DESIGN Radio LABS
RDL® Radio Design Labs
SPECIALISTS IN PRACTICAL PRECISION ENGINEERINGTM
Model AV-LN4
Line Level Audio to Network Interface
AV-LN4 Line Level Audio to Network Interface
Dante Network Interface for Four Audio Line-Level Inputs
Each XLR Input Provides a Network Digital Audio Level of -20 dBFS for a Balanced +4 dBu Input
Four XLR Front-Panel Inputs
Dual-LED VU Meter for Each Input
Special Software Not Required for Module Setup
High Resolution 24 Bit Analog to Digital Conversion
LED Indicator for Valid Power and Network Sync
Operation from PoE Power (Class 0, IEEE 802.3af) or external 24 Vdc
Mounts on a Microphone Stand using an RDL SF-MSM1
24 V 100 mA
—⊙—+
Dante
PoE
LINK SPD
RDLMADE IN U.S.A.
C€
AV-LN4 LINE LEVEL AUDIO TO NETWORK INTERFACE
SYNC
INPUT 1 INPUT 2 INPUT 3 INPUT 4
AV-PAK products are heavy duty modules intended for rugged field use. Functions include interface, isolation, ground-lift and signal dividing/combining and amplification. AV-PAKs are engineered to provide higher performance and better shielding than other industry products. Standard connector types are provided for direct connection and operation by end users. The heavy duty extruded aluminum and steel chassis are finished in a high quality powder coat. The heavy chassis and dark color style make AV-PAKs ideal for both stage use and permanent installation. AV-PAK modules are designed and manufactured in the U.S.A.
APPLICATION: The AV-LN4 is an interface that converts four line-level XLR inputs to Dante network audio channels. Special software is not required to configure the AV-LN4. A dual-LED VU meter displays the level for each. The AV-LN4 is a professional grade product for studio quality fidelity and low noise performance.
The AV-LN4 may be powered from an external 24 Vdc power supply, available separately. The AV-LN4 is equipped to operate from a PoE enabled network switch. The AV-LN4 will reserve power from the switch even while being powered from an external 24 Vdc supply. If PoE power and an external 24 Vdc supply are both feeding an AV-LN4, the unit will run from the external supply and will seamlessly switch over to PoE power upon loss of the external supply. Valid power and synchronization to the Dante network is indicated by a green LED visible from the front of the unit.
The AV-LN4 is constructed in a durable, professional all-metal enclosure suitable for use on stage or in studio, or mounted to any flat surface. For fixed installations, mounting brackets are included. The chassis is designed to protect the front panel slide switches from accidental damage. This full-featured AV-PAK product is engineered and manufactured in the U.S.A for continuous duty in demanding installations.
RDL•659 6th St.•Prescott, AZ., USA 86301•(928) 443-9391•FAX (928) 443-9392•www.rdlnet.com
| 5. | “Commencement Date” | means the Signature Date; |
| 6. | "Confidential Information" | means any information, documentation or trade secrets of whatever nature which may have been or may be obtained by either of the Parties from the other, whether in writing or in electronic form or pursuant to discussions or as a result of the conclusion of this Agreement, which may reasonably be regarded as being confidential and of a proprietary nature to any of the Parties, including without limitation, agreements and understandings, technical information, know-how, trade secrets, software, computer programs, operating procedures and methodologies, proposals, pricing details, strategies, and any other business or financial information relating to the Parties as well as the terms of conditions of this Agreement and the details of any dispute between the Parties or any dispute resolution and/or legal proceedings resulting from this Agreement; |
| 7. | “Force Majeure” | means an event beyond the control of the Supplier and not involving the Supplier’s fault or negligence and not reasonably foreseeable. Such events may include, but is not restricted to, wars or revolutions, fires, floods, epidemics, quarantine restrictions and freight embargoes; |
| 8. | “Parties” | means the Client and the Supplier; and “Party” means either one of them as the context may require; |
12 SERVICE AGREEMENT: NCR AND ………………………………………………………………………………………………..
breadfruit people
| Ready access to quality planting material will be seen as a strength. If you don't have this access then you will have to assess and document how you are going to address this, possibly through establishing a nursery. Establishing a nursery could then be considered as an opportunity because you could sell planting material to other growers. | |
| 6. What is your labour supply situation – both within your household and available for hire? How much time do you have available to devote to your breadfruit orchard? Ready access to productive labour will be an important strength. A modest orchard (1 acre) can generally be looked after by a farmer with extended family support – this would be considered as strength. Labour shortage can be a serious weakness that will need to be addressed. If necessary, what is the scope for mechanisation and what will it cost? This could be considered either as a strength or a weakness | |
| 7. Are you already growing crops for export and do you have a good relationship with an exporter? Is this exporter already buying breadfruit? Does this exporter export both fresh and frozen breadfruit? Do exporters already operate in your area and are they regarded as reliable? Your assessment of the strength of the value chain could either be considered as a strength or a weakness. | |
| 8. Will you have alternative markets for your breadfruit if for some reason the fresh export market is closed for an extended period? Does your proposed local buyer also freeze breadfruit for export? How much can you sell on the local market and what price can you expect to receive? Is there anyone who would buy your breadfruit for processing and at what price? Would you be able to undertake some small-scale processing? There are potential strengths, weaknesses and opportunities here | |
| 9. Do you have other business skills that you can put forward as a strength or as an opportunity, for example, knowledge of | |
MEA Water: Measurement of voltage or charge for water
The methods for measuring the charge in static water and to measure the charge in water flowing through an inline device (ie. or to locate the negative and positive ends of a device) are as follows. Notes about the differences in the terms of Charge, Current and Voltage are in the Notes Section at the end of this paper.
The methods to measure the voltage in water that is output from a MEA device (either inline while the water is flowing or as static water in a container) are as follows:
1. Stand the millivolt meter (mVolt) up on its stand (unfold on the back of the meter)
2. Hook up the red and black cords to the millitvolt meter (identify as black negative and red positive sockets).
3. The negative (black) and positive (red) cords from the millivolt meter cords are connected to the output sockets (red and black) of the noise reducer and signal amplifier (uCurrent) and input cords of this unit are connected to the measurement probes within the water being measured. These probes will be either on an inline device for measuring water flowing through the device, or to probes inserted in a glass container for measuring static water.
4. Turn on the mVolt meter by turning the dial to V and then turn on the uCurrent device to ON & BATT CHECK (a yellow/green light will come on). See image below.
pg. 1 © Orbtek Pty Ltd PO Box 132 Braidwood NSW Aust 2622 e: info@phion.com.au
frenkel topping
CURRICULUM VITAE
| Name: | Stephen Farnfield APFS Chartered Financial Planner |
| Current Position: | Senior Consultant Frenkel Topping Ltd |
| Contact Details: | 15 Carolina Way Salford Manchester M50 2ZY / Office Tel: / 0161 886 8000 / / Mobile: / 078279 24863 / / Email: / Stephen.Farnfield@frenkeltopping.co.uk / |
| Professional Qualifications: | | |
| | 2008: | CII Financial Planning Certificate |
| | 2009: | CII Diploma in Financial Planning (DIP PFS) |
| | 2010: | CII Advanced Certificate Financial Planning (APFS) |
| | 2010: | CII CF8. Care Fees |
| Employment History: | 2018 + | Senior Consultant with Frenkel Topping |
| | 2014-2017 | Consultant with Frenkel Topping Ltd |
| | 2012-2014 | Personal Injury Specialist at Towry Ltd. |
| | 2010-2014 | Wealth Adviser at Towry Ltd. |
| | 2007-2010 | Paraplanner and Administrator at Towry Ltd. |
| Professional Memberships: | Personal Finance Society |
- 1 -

= = = = = = =

_Task instructions_: Look above for the line with "12 SERVICE AGREEMENT: NCR" and the line with "growers. | |"; transcribe both and all lines in between, exactly, and nothing else.

_Reply_:
12 SERVICE AGREEMENT: NCR AND ………………………………………………………………………………………………..
breadfruit people
| Ready access to quality planting material will be seen as a strength. If you don't have this access then you will have to assess and document how you are going to address this, possibly through establishing a nursery. Establishing a nursery could then be considered as an opportunity because you could sell planting material to other growers. | |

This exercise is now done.